Lots, I'm sure, but Lightronics has reminded me about acquisitions. I like the way the new chairman phrases his company's cautious approach to buying growth, another reason its finances are in such good order:
"We have the financial capacity, so it could be said that it is easy to acquire, and there are indeed frequent options for us to review. To find the right acquisition – one that meets our criteria and does not become a future liability – is not as easy as it might seem."
Bit of a rhetorical question but just to confirm. You think Thorpe's going to prosper don't you?
Every year won't be a record year, indeed the company says 2017 will be a difficult one to follow, but I think Thorpe will prosper for a long time.
The directors are justifiably nervous about economic uncertainty due to unstable government and Brexit. They see geographical diversification as a way of mitigating that.
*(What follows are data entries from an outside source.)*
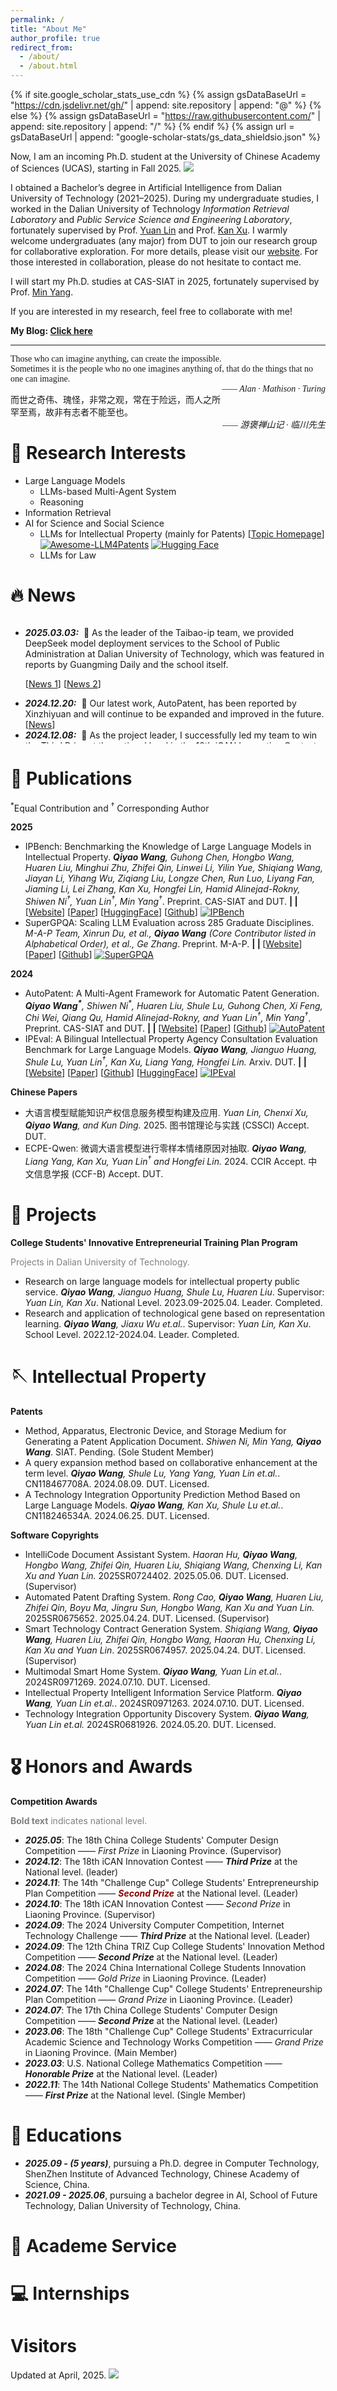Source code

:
 ```yaml
---
permalink: /
title: "About Me"
author_profile: true
redirect_from: 
  - /about/
  - /about.html
---
```


{% if site.google_scholar_stats_use_cdn %}
{% assign gsDataBaseUrl = "https://cdn.jsdelivr.net/gh/" | append: site.repository | append: "@" %}
{% else %}
{% assign gsDataBaseUrl = "https://raw.githubusercontent.com/" | append: site.repository | append: "/" %}
{% endif %}
{% assign url = gsDataBaseUrl | append: "google-scholar-stats/gs_data_shieldsio.json" %}

<span class='anchor' id='about-me'></span>

Now, I am an incoming Ph.D. student at the University of Chinese Academy of Sciences (UCAS), starting in Fall 2025. <a href='https://scholar.google.com/citations?user=STze0QgAAAAJ'><img src="https://img.shields.io/endpoint?url={{ url | url_encode }}&logo=Google%20Scholar&labelColor=f6f6f6&color=9cf&style=flat&label=citations"></a>

I obtained a Bachelor’s degree in Artificial Intelligence from Dalian University of Technology (2021–2025). During my undergraduate studies, I worked in the Dalian University of Technology *Information Retrieval Laboratory* and *Public Service Science and Engineering Laboratory*, fortunately supervised by Prof. [Yuan Lin](http://faculty.dlut.edu.cn/linyuan/zh_CN/index.htm) and Prof. [Kan Xu](http://faculty.dlut.edu.cn/2004012069/en/index.htm). I warmly welcome undergraduates (any major) from DUT to join our research group for collaborative exploration. For more details, please visit our [website](https://dut-ipai.github.io/). For those interested in collaboration, please do not hesitate to contact me.

I will start my Ph.D. studies at CAS-SIAT in 2025, fortunately supervised by Prof. <a href="https://minyang.me/">Min Yang</a>.

If you are interested in my research, feel free to collaborate with me!

<p><strong>
  My Blog: <a href="/blogs">Click here</a>
</strong></p>

<hr>
<p style="font-family: 'Times New Roman', sans-serif;">Those who can imagine anything, can create the impossible.<br>Sometimes it is the people who no one imagines anything of, that do the things that no one can imagine.<br><span style="font-style: italic; float: right;">—— Alan · Mathison · Turing</span></p>
<p style="font-family: 'Times New Roman', sans-serif;">而世之奇伟、瑰怪，非常之观，常在于险远，而人之所罕至焉，故非有志者不能至也。<br><span style="font-style: italic; float: right;">—— 游褒禅山记 · 临川先生</span></p>

# 📌 Research Interests  

- Large Language Models
  - LLMs-based Multi-Agent System
  - Reasoning
- Information Retrieval
- AI for Science and Social Science
  - LLMs for Intellectual Property (mainly for Patents) [[Topic Homepage](https://wangqiyao.me/LLM4Patent/)] [![Awesome-LLM4Patents](https://img.shields.io/github/stars/QiYao-Wang/Awesome-LLM4Patents)](https://github.com/QiYao-Wang/Awesome-LLM4Patents)  [![Hugging Face](https://img.shields.io/badge/%F0%9F%A4%97%20Hugging%20Face-blue?label=Collection-LLMs4Patent)](https://huggingface.co/collections/QiYao-Wang/llms-for-patent-678e6dbc8af7a3998738cc57)
  - LLMs for Law
 
# 🔥 News

<div style="max-height: 200px; overflow-y: auto;">
<ul>
  <li><em><strong>2025.03.03:</strong></em> &nbsp;🎉 As the leader of the Taibao-ip team, we provided DeepSeek model deployment services to the School of Public Administration at Dalian University of Technology, which was featured in reports by Guangming Daily and the school itself. <p>[<a href="https://app2.gmdaily.cn/as/opened/n/88779004361149b8afb610ce04c162f6">News 1</a>] [<a href="https://mp.weixin.qq.com/s/yokeA5uiy1SxsbwmvCfiVQ">News 2</a>]</p></li>
  <li><em><strong>2024.12.20:</strong></em> &nbsp;🎉 Our latest work, AutoPatent, has been reported by Xinzhiyuan and will continue to be expanded and improved in the future.[<a href="https://mp.weixin.qq.com/s/H6zsbruPl4wtYOFCOIphBA">News</a>]</li>
  <li><em><strong>2024.12.08:</strong></em> &nbsp;🎉 As the project leader, I successfully led my team to win the Third Prize at the national level in the 18th iCAN Innovation Contest.</li>
  <li><em><strong>2024.11.02:</strong></em> &nbsp;🎉 As the project leader, I successfully led my team to won second prize at the national level of the 14th “Challenge Cup” China College Students’ Entrepreneurship Competition.</li>
</ul>
</div>

# 📝 Publications 
<sup>*</sup>Equal Contribution and <sup>†</sup> Corresponding Author

<p><strong>2025</strong></p>

<div>
<ul>
  <li>
    IPBench: Benchmarking the Knowledge of Large Language Models in Intellectual Property.
    <em><strong>Qiyao Wang</strong>, Guhong Chen, Hongbo Wang, Huaren Liu, Minghui Zhu, Zhifei Qin, Linwei Li, Yilin Yue, Shiqiang Wang, Jiayan Li, Yihang Wu, Ziqiang Liu, Longze Chen, Run Luo, Liyang Fan, Jiaming Li, Lei Zhang, Kan Xu, Hongfei Lin, Hamid Alinejad-Rokny, Shiwen Ni<sup>†</sup>, Yuan Lin<sup>†</sup>, Min Yang<sup>†</sup></em>. Preprint. CAS-SIAT and DUT.
    <strong> | <span id="IPBench: Benchmarking the Knowledge of Large Language Models in Intellectual Property"></span> | </strong>
    [<a href="https://IPBench.github.io">Website</a>]
    [<a href="https://arxiv.org/abs/2504.15524">Paper</a>]
    [<a href="https://huggingface.co/datasets/IPBench/IPBench">HuggingFace</a>]
    [<a href="https://github.com/IPBench/IPBench">Github</a>]
    <a href="https://github.com/IPBench/IPBench">
      <img src="https://img.shields.io/github/stars/IPBench/IPBench" alt="IPBench">
    </a>
  </li>
  <li>
    SuperGPQA: Scaling LLM Evaluation across 285 Graduate Disciplines.
    <em>M-A-P Team, Xinrun Du, et al., <strong>Qiyao Wang</strong> (Core Contributor listed in Alphabetical Order), et al., Ge Zhang</em>. Preprint. M-A-P.
    <strong> | <span id="Supergpqa: Scaling llm evaluation across 285 graduate disciplines"></span> | </strong>
    [<a href="https://supergpqa.github.io">Website</a>]
    [<a href="https://arxiv.org/abs/2502.14739">Paper</a>]
    [<a href="https://github.com/SuperGPQA/SuperGPQA">Github</a>]
    <a href="https://github.com/SuperGPQA/SuperGPQA">
      <img src="https://img.shields.io/github/stars/SuperGPQA/SuperGPQA" alt="SuperGPQA">
    </a>
  </li>
</ul>
</div>

<p><strong>2024</strong></p>

<div>
<ul>
  <li>
    AutoPatent: A Multi-Agent Framework for Automatic Patent Generation. 
    <em><strong>Qiyao Wang<sup>*</sup></strong>, Shiwen Ni<sup>*</sup>, Huaren Liu, Shule Lu, Guhong Chen, Xi Feng, Chi Wei, Qiang Qu, Hamid Alinejad-Rokny, and Yuan Lin<sup>†</sup>, Min Yang<sup>†</sup></em>. Preprint. CAS-SIAT and DUT.
    <strong> | <span id="AutoPatent: A Multi-Agent Framework for Automatic Patent Generation"></span> | </strong>
    [<a href="https://qiyao-wang.github.io/AutoPatent/">Website</a>]
    [<a href="https://arxiv.org/pdf/2412.09796">Paper</a>]
    [<a href="https://github.com/QiYao-Wang/AutoPatent">Github</a>] 
    <a href="https://github.com/QiYao-Wang/AutoPatent">
      <img src="https://img.shields.io/github/stars/QiYao-Wang/AutoPatent" alt="AutoPatent">
    </a>
  </li>
  <li>
    IPEval: A Bilingual Intellectual Property Agency Consultation Evaluation Benchmark for Large Language Models. 
    <em><strong>Qiyao Wang</strong>, Jianguo Huang, Shule Lu, Yuan Lin<sup>†</sup>, Kan Xu, Liang Yang, Hongfei Lin.</em> Arxiv. DUT.
    <strong> | <span id="IPEval: A Bilingual Intellectual Property Agency Consultation Evaluation Benchmark for Large Language Models"></span> | </strong>
    [<a href="https://Qiyao-Wang.github.io/ipeval">Website</a>]
    [<a href="https://arxiv.org/pdf/2406.12386">Paper</a>]
    [<a href="https://github.com/QiYao-Wang/IPEval">Github</a>] 
    [<a href="https://huggingface.co/datasets/Mathsion/IPEval">HuggingFace</a>]
    <a href="https://github.com/QiYao-Wang/ipeval">
      <img src="https://img.shields.io/github/stars/QiYao-Wang/ipeval" alt="IPEval">
    </a>
  </li>
</ul>
</div>

<p><strong>Chinese Papers</strong></p>

<div>
<ul>
  <li>
    <span style="font-family: sans-serif;">大语言模型赋能知识产权信息服务模型构建及应用.</span> 
    <em>Yuan Lin, Chenxi Xu, <strong>Qiyao Wang</strong>, and Kun Ding.</em> 2025. 图书馆理论与实践 (CSSCI) Accept. DUT.
  </li>
  <li>
    <span>ECPE-Qwen</span><span style="font-family: sans-serif;">: 微调大语言模型进行零样本情绪原因对抽取.</span> 
    <em><strong>Qiyao Wang</strong>, Liang Yang, Kan Xu, Yuan Lin<sup>†</sup> and Hongfei Lin.</em> 2024. CCIR Accept. 中文信息学报 (CCF-B) Accept. DUT.
  </li>
</ul>
</div>

# 🔧 Projects

<p><strong>College Students' Innovative Entrepreneurial Training Plan Program</strong></p>

<p style="color:gray">Projects in Dalian University of Technology.</p>

<div>
<ul>
<!--   <li>Policy Navigator: An AI-Powered Intelligent Policy Service Platform. <i>Hongbo Wang.</i> Supervisor: <i>Yuan Lin, <strong>Qiyao Wang</strong></i>. Not Assigned. 2024.12-2026.06 <i>(now)</i>. Supervisor. Ongoing.</li>
  <li>Wisdom Bridge - Empowering Collaborative Innovation in Government, Legal, and Technological Fields with Intelligent Intellectual Property Services. <i>Huaren Liu, Minghui Zhu, Boyu Ma, Yuhan Kang, Yueyi Ma.</i> Supervisor: <i>Yuan Lin, <strong>Qiyao Wang</strong></i>. Not Assigned. 2024.12-2026.06 <i>(now)</i>. Supervisor. Ongoing.</li>
  <li>AI Patent Agency for Intellectual Property Services. <i>Chenxing Li, Shiqiang Wang, Haoran Hu.</i> Supervisor: <i>Yuan Lin, <strong>Qiyao Wang</strong></i>. Not Assigned. 2024.12-2026.06 <i>(now)</i>. Supervisor. Ongoing.</li>
  <li>Research on Intellectual Property Examination Based on Large Language Models. <i>Xufeng Chen, Yanchao Jian.</i> Supervisor: <i>Yuan Lin, <strong>Qiyao Wang</strong></i>. Not Assigned. 2024.12-2026.06 <i>(now)</i>. Supervisor. Ongoing.</li> -->
  <li>Research on large language models for intellectual property public service. <i><strong>Qiyao Wang</strong>, Jianguo Huang, Shule Lu, Huaren Liu</i>. Supervisor: <i>Yuan Lin, Kan Xu</i>. National Level. 2023.09-2025.04. Leader. Completed.</li>
  <li>Research and application of technological gene based on representation learning. <i><strong>Qiyao Wang</strong>, Jiaxu Wu et.al.</i>. Supervisor: <i>Yuan Lin, Kan Xu</i>. School Level. 2022.12-2024.04. Leader. Completed.</li>
</ul>
</div>

# 🪡 Intellectual Property
<p><strong>Patents</strong></p>

- Method, Apparatus, Electronic Device, and Storage Medium for Generating a Patent Application Document. *Shiwen Ni, Min Yang, **Qiyao Wang***. SIAT. Pending. (Sole Student Member)
- A query expansion method based on collaborative enhancement at the term level. ***Qiyao Wang**, Shule Lu, Yang Yang, Yuan Lin et.al.*. CN118467708A. 2024.08.09. DUT. Licensed.
- A Technology Integration Opportunity Prediction Method Based on Large Language Models. ***Qiyao Wang**, Kan Xu, Shule Lu et.al.*. CN118246534A. 2024.06.25. DUT. Licensed.

<p><strong>Software Copyrights</strong></p>

- IntelliCode Document Assistant System. *Haoran Hu, **Qiyao Wang**, Hongbo Wang, Zhifei Qin, Huaren Liu, Shiqiang Wang, Chenxing Li, Kan Xu and Yuan Lin.* 2025SR0724402. 2025.05.06. DUT. Licensed. (Supervisor)
- Automated Patent Drafting System. *Rong Cao, **Qiyao Wang**, Huaren Liu, Zhifei Qin, Boyu Ma, Jingru Sun, Hongbo Wang, Kan Xu and Yuan Lin.* 2025SR0675652. 2025.04.24. DUT. Licensed. (Supervisor)
- Smart Technology Contract Generation System. *Shiqiang Wang, **Qiyao Wang**, Huaren Liu, Zhifei Qin, Hongbo Wang, Haoran Hu, Chenxing Li, Kan Xu and Yuan Lin*. 2025SR0674957. 2025.04.24. DUT. Licensed. (Supervisor)
- Multimodal Smart Home System. ***Qiyao Wang**, Yuan Lin et.al.*. 2024SR0971269. 2024.07.10. DUT. Licensed.
- Intellectual Property Intelligent Information Service Platform. ***Qiyao Wang**, Yuan Lin et.al.*. 2024SR0971263. 2024.07.10. DUT. Licensed.
- Technology Integration Opportunity Discovery System. ***Qiyao Wang**, Yuan Lin et.al.* 2024SR0681926. 2024.05.20. DUT. Licensed.

# 🎖 Honors and Awards
<p><strong>Competition Awards</strong></p>

<p style="color:gray"><strong>Bold text</strong> indicates national level.</p>

- ***2025.05***: The 18th China College Students' Computer Design Competition —— *First Prize* in Liaoning Province. (Supervisor)
- ***2024.12***: The 18th iCAN Innovation Contest —— ***Third Prize*** at the National level. (leader)
- ***2024.11***: The 14th "Challenge Cup" College Students' Entrepreneurship Plan Competition —— <span style="color:darkred">***Second Prize***</span> at the National level. (Leader)
- ***2024.10***: The 18th iCAN Innovation Contest —— *Second Prize* in Liaoning Province. (Supervisor)
- ***2024.09***: The 2024 University Computer Competition, Internet Technology Challenge —— ***Third Prize*** at the National level. (Leader)
- ***2024.09***: The 12th China TRIZ Cup College Students' Innovation Method Competition —— ***Second Prize*** at the National level. (Leader)
- ***2024.08***: The 2024 China International College Students Innovation Competition —— *Gold Prize* in Liaoning Province. (Leader)
- ***2024.07***: The 14th "Challenge Cup" College Students' Entrepreneurship Plan Competition —— *Grand Prize* in Liaoning Province. (Leader)
- ***2024.07***: The 17th China College Students' Computer Design Competition —— ***Second Prize*** at the National level. (Leader)
- ***2023.06***: The 18th "Challenge Cup" College Students' Extracurricular Academic Science and Technology Works Competition —— *Grand Prize* in Liaoning Province. (Main Member)
- ***2023.03***: U.S. National College Mathematics Competition —— ***Honorable Prize*** at the National level. (Leader)
- ***2022.11***: The 14th National College Students' Mathematics Competition —— ***First Prize*** at the National level. (Single Member)

# 📖 Educations
- ***2025.09 - (5 years)***, pursuing a Ph.D. degree in Computer Technology, ShenZhen Institute of Advanced Technology, Chinese Academy of Science, China.
- ***2021.09 - 2025.06***, pursuing a bachelor degree in AI, School of Future Technology, Dalian University of Technology, China.
  
# 💬 Academe Service

# 💻 Internships

# Visitors
<div style="width: 400px">
  <script type="text/javascript" id="clustrmaps" src="//clustrmaps.com/map_v2.js?d=5XwcXhC_hWtdm6YV_S7mq8GYDOjb0XU67bhcZ5uaJto&cl=ffffff&w=a"></script>
</div>

Updated at April, 2025. ![](https://komarev.com/ghpvc/?username=QiYao-Wang&color=brightgreen)


<script>
        // URL of the JSON file in the 'google-scholar-stats' branch
        const jsonUrl = "https://raw.githubusercontent.com/QiYao-Wang/QiYao-Wang.github.io/refs/heads/google-scholar-stats/gs_data.json";

        // Fetch JSON data and dynamically update the citation count
        fetch(jsonUrl)
            .then(response => response.json())
            .then(data => {
                // Locate the publication data from JSON
                const publications = data.publications;

                // Find all span elements with dynamic ids and update their content
                const spans = document.querySelectorAll("span[id]"); // Select all span elements with an id attribute

                spans.forEach(span => {
                    const spanId = span.id; // Get the id of the span element

                    // Iterate over publications to find a match with the id
                    for (const key in publications) {
                        const publication = publications[key];
                        if (publication.bib.title === spanId) { // Match title with the span id
                            const citationCount = publication.num_citations || 0;
                            span.textContent = `Citation: ${citationCount}`;
                            break;
                        }
                    }
                });
            })
            .catch(error => {
                console.error("Error loading JSON:", error);
            });
    </script>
I also wonder about what happens when most offices, factories, hotels, shops, schools and hospitals have LED lighting, how far away that is, and whether sales volumes will fall.
There's no reason to believe that LED luminaires will need replacing any less frequently than their predecessors, and they'll be needed in new buildings, but demand must be unusually high now as customers recognise the benefits of upgrading, and so one would expect some normalisation once the upgrades are done.
But what about value? Is it a bargain.
You're not going to pick Thorpe up cheaply I'm afraid. The market likes what it sees. A share price of 350p values the enterprise at about £375 million, or about 24 times adjusted profit in 2017. The earnings yield is just 4%.
This article is for information and discussion purposes only and does not form a recommendation to invest or otherwise. The value of an investment may fall. The investments referred to in this article may not be suitable for all investors, and if in doubt, an investor should seek advice from a qualified investment adviser.